*YOUR OBJECTIVE*.
Reproduce the entries shown below only from the line with "grey vase [476,251,502,290]" down to the line with "picture [533,147,624,238] -> none", keeping both end lines and copying each one exactly.

** ENTRIES SUPPLIED follows **

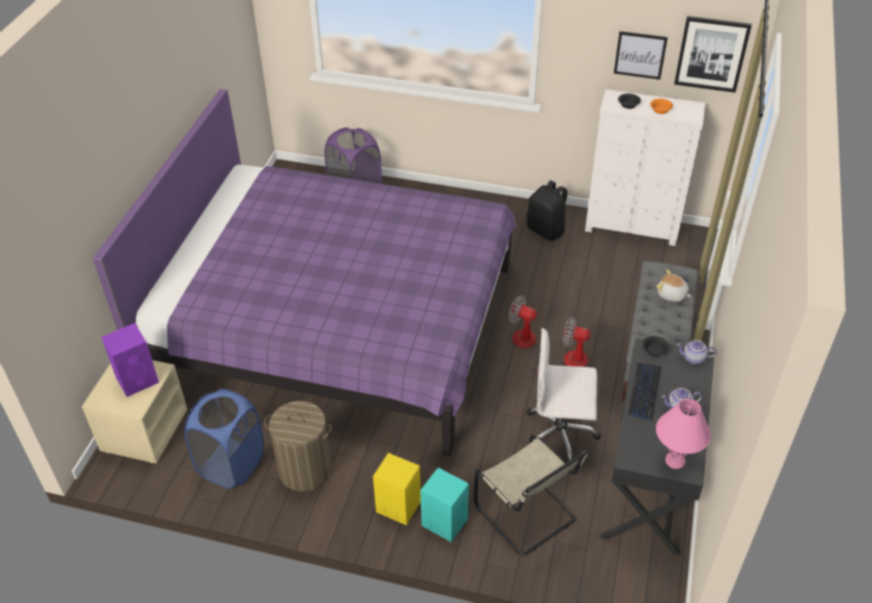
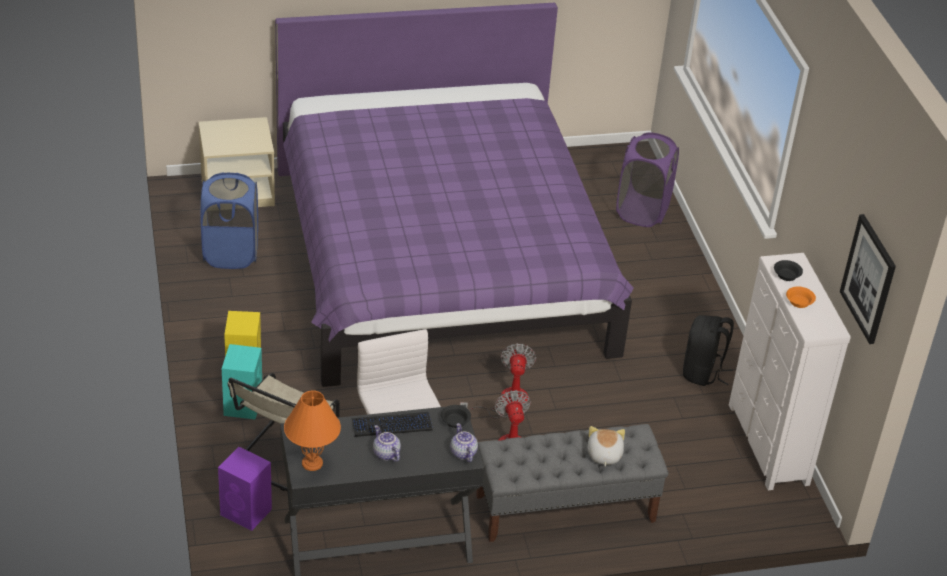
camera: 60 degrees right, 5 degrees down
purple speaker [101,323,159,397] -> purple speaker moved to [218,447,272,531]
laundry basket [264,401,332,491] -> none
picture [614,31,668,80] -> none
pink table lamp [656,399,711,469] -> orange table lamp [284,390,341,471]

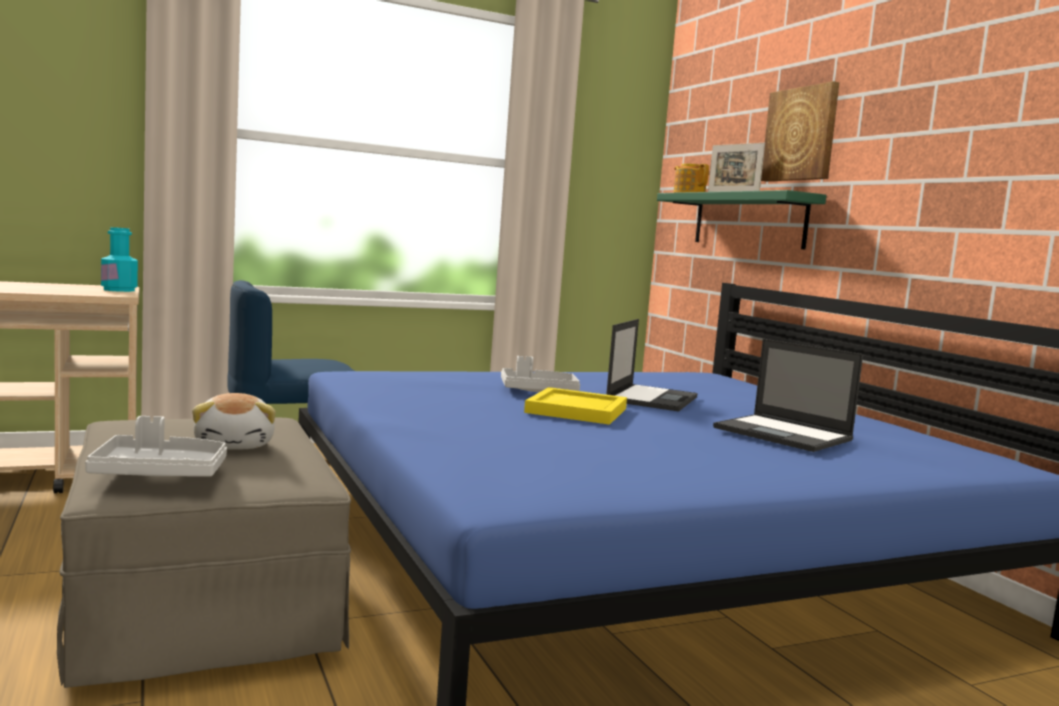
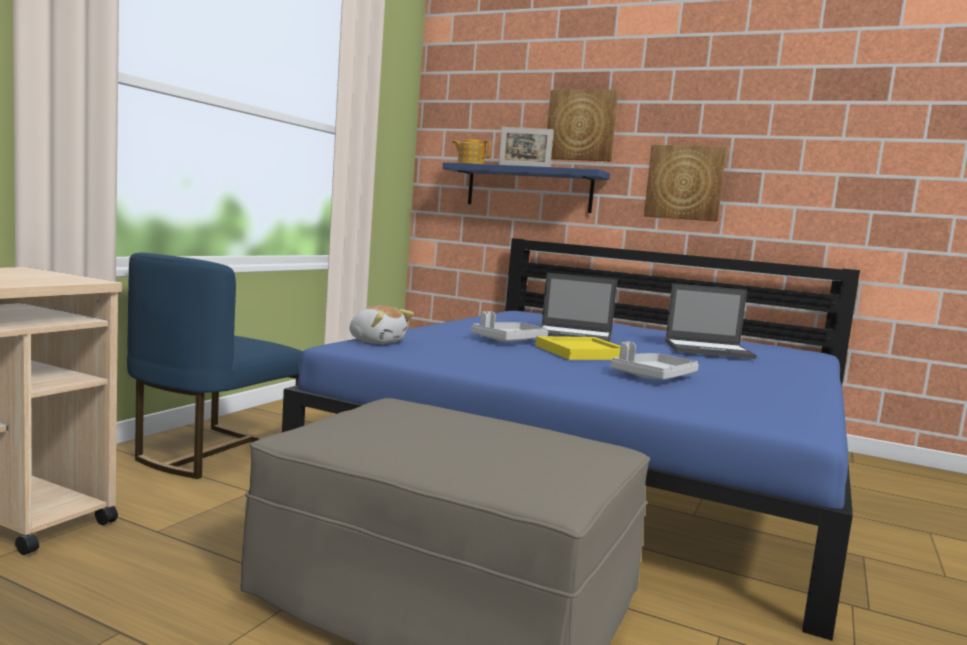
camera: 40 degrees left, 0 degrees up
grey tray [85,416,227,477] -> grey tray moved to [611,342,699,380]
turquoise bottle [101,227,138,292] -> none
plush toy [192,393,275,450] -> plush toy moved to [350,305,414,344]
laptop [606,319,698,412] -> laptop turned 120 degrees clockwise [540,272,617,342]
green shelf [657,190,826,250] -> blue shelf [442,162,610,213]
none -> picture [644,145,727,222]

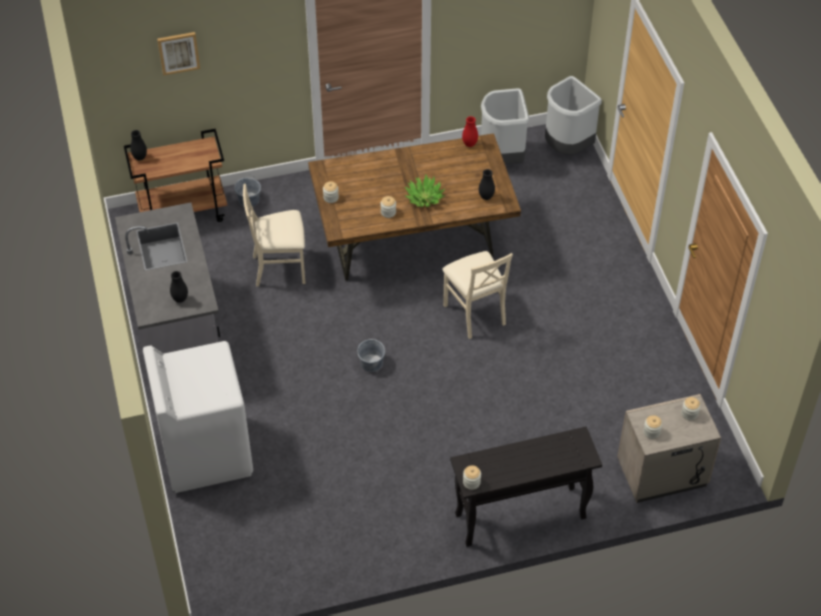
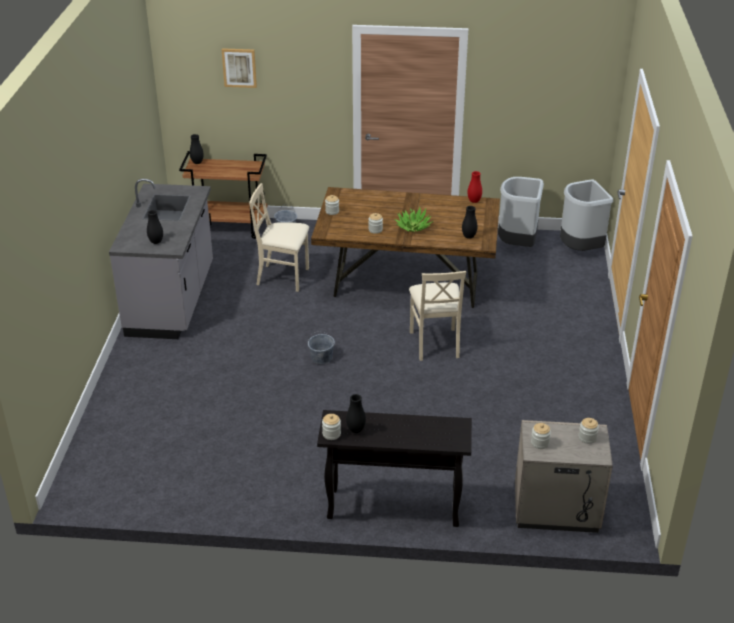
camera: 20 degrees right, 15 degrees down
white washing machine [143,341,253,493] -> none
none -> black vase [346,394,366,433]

** End of ENTRIES SUPPLIED **
** ENTRIES SUPPLIED follows **

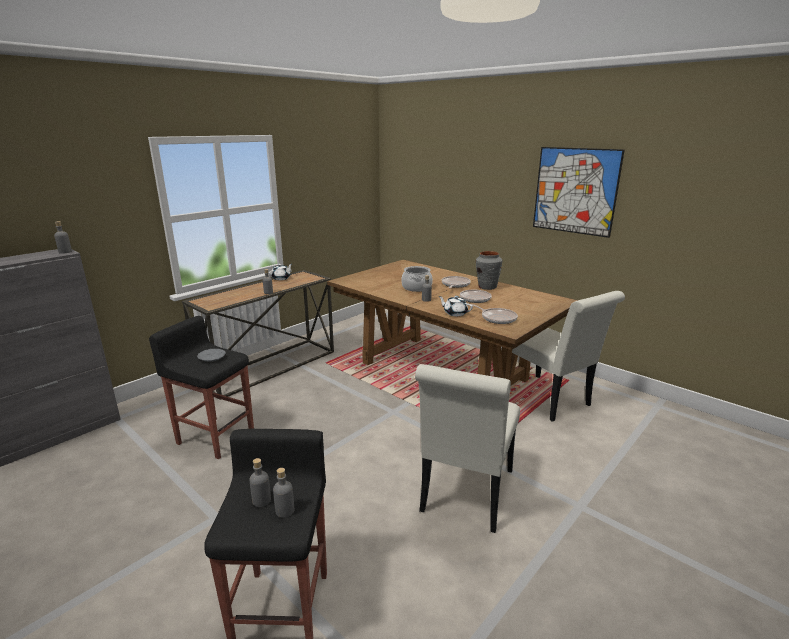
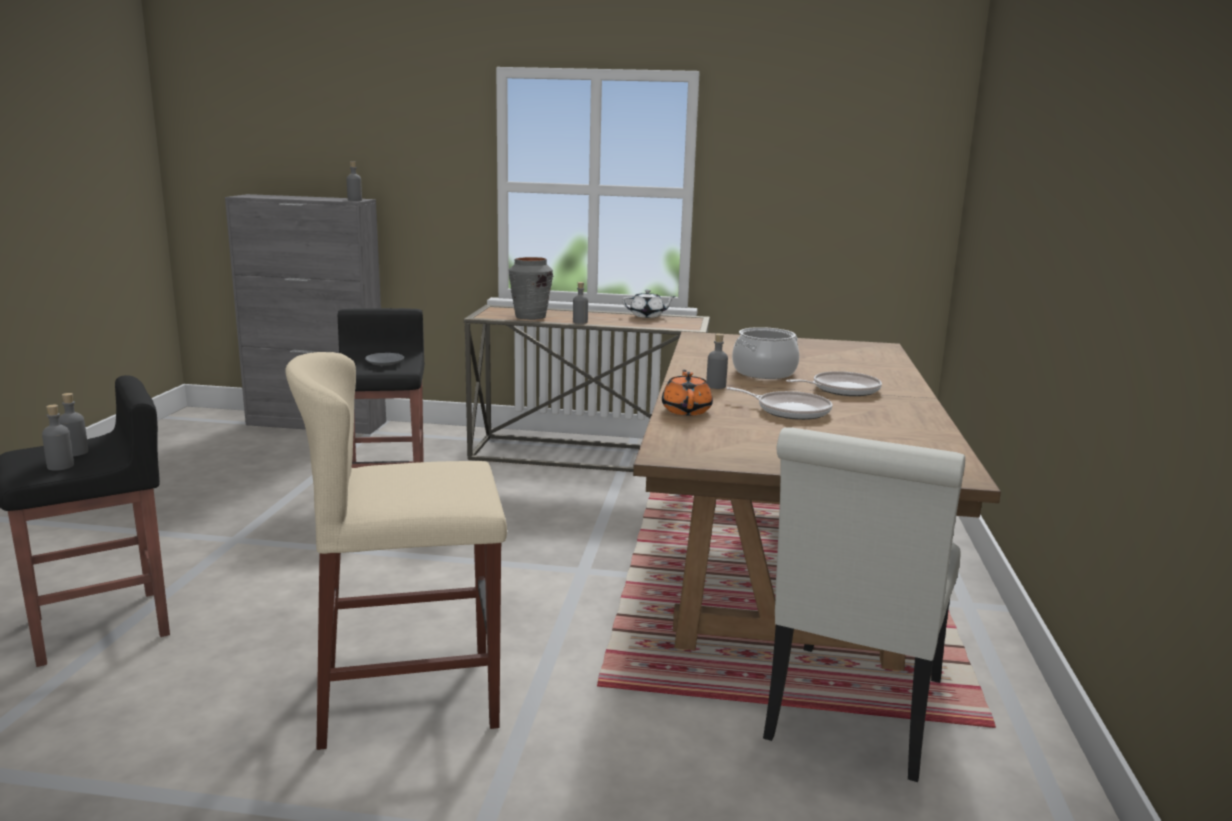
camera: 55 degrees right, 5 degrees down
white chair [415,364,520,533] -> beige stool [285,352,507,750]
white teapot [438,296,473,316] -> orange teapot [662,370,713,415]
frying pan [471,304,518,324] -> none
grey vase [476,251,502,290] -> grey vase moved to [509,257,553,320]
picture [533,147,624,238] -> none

** End of ENTRIES SUPPLIED **

*TASK RESULT*.
grey vase [476,251,502,290] -> grey vase moved to [509,257,553,320]
picture [533,147,624,238] -> none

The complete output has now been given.